Keeping a strong brand is a high priority for the company, and why they will continue to invest in protecting customer data and keeping their operational dataset secure. One critical result achieved through this project is the mean time to detection of cybersecurity threats has gone from seventy minutes down to seven minutes - a 90% faster response time.
“Previously, our resources were constrained and the biggest queries could only happen once per hour. If malware or another threat was detected it was only tied to one host. Now scoring is happening across multiple hosts instead of being strictly siloed per machine. This is increasing visibility across the enterprise in how we view the data. Investigators can now compare across dozens of machines, and increase the priority level as they see fit.
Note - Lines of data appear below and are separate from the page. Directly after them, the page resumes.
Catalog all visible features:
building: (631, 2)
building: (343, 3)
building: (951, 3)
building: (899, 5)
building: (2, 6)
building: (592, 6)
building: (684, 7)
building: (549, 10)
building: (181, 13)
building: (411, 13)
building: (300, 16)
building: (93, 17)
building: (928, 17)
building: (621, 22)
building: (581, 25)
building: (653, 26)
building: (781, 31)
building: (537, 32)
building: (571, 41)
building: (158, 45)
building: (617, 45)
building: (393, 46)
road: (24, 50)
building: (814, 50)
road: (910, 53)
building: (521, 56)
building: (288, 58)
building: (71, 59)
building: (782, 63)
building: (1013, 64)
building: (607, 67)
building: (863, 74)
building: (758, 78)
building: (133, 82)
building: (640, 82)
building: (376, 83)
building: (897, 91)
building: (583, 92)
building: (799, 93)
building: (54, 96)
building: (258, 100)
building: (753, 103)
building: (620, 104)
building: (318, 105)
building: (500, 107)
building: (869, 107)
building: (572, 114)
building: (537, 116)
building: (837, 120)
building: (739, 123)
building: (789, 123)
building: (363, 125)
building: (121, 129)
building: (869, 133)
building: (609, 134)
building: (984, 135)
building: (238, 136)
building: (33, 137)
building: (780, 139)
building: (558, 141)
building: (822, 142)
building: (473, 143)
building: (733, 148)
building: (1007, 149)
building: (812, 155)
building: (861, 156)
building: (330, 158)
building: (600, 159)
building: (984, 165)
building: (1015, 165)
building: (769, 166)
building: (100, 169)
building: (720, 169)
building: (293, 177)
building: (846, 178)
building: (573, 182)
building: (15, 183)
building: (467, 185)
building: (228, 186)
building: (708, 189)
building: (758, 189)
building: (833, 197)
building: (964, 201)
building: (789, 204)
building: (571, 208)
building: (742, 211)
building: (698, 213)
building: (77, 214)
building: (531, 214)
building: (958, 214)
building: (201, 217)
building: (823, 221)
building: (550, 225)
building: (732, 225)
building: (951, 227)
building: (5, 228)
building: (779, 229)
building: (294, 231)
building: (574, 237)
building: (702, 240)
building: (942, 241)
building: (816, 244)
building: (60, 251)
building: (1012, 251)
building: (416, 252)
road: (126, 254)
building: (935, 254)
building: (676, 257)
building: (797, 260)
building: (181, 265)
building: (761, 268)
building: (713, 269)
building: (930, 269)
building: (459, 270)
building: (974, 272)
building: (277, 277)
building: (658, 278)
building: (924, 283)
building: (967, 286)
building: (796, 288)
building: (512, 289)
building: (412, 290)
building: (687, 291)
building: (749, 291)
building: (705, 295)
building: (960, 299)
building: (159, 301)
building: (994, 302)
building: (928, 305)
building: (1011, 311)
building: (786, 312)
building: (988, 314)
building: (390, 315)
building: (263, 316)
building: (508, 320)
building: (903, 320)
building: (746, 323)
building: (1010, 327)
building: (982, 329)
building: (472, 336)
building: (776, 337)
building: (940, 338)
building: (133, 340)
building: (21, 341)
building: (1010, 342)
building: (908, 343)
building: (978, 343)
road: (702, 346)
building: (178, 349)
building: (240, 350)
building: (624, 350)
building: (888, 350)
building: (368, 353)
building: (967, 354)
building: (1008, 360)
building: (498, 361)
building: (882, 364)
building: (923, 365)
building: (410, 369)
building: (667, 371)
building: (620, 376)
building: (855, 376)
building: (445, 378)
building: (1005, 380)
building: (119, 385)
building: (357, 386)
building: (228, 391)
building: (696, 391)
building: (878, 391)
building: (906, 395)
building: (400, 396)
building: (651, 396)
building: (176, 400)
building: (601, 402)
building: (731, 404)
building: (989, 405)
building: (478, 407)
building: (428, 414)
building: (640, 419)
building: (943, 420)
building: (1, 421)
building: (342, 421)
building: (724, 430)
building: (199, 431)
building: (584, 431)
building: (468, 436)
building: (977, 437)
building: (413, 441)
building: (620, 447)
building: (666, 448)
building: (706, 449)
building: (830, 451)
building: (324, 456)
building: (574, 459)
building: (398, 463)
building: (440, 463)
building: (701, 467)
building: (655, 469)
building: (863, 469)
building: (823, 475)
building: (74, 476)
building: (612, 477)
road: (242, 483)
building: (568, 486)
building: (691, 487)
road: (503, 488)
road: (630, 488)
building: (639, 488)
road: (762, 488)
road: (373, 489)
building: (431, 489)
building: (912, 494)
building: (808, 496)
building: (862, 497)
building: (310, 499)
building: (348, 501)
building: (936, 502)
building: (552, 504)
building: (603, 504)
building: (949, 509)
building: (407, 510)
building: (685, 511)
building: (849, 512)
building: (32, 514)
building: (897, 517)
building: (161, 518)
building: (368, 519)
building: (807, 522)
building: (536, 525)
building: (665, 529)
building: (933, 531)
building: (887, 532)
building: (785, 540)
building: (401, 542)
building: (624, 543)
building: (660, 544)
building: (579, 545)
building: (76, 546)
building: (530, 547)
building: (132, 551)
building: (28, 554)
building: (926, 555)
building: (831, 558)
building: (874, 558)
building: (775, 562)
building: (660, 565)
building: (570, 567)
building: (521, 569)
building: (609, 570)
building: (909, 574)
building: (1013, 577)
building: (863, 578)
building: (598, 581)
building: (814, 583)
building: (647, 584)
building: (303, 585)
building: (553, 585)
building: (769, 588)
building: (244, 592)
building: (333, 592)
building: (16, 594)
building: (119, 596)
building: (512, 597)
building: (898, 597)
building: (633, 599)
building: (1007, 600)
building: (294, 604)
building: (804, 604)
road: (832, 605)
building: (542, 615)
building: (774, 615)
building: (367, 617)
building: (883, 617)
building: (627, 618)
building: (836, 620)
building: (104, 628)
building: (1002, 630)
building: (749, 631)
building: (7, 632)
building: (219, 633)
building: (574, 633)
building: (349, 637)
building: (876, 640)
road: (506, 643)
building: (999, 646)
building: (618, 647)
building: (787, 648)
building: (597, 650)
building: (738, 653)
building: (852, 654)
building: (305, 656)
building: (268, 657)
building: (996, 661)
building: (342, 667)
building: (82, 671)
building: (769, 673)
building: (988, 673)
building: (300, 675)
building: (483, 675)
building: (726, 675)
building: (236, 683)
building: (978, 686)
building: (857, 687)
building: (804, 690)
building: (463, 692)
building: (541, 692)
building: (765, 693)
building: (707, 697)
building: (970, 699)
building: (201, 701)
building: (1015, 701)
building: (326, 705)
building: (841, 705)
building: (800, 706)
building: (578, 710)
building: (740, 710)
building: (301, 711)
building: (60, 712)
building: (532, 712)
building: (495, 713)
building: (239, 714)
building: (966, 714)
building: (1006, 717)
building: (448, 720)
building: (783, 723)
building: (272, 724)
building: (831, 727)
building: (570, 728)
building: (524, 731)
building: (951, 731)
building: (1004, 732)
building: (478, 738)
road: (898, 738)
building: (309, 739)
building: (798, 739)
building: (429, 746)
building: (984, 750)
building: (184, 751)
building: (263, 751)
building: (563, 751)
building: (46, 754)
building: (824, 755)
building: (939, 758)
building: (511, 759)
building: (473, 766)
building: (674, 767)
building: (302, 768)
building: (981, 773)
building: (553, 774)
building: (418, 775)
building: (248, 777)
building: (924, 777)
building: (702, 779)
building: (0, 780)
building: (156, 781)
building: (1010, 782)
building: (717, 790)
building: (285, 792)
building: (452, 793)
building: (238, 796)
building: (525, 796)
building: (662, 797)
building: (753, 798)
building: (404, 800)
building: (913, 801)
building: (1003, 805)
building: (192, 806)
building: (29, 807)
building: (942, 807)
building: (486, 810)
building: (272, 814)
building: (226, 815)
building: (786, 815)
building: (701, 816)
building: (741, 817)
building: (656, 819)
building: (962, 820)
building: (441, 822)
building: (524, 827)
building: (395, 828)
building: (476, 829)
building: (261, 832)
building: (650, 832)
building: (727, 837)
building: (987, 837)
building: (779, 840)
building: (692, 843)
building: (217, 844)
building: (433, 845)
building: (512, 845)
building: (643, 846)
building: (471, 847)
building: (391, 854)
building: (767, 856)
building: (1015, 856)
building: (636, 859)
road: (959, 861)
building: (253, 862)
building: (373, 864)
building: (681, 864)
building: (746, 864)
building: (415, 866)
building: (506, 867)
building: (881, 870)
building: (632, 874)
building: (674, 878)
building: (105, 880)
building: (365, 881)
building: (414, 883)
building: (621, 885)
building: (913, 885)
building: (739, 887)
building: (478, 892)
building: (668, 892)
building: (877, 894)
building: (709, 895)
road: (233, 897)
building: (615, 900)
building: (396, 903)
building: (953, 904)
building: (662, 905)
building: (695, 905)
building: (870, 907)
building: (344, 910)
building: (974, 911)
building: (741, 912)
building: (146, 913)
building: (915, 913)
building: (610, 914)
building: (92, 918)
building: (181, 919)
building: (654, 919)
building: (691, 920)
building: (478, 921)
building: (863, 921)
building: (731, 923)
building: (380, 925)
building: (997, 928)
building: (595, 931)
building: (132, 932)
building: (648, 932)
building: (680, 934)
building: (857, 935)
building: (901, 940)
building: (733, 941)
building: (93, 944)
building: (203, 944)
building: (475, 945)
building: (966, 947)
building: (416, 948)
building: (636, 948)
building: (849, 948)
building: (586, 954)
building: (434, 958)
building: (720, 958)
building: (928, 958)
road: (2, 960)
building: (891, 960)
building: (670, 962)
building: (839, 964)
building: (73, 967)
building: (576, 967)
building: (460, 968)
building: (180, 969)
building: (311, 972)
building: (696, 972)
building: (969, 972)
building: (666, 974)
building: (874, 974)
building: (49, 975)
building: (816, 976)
Instead of dozens of tickets being raised, it's combined into one and is allowing us to focus our cybersecurity efforts,” said a cybersecurity expert from the oil and gas corporation.
Overall, the oil and gas corporation can now secure assets more affirmatively. The original goal was for fifteen minutes, as this enabled an environment in which they could protect their asset base. At the seven minute mark, it’s well within the range that if a suspicious behavior is detected it can be reacted to very quickly. Previously, the company was being so inundated with false positives that it was taking too long to address the actual threats. With NiFi, Kafka and accelerated processing, now they are detecting true positives and filtering out the false.
This also allows the cybersecurity team to control where the data flows and stay within their budget. Using NiFi to transform XML data to JSON has accelerated search applications by 55%. Additionally, it has resulted in 60% log reduction - leading to a $2 million license cost reduction over five years and around 30% reduced infrastructure cost. By adding Apache Flink in the near future to create a complete CDF platform, and utilizing Professional Services, the mean time for cybersecurity threat detection will be reduced even further - with the new goal being within 30 seconds.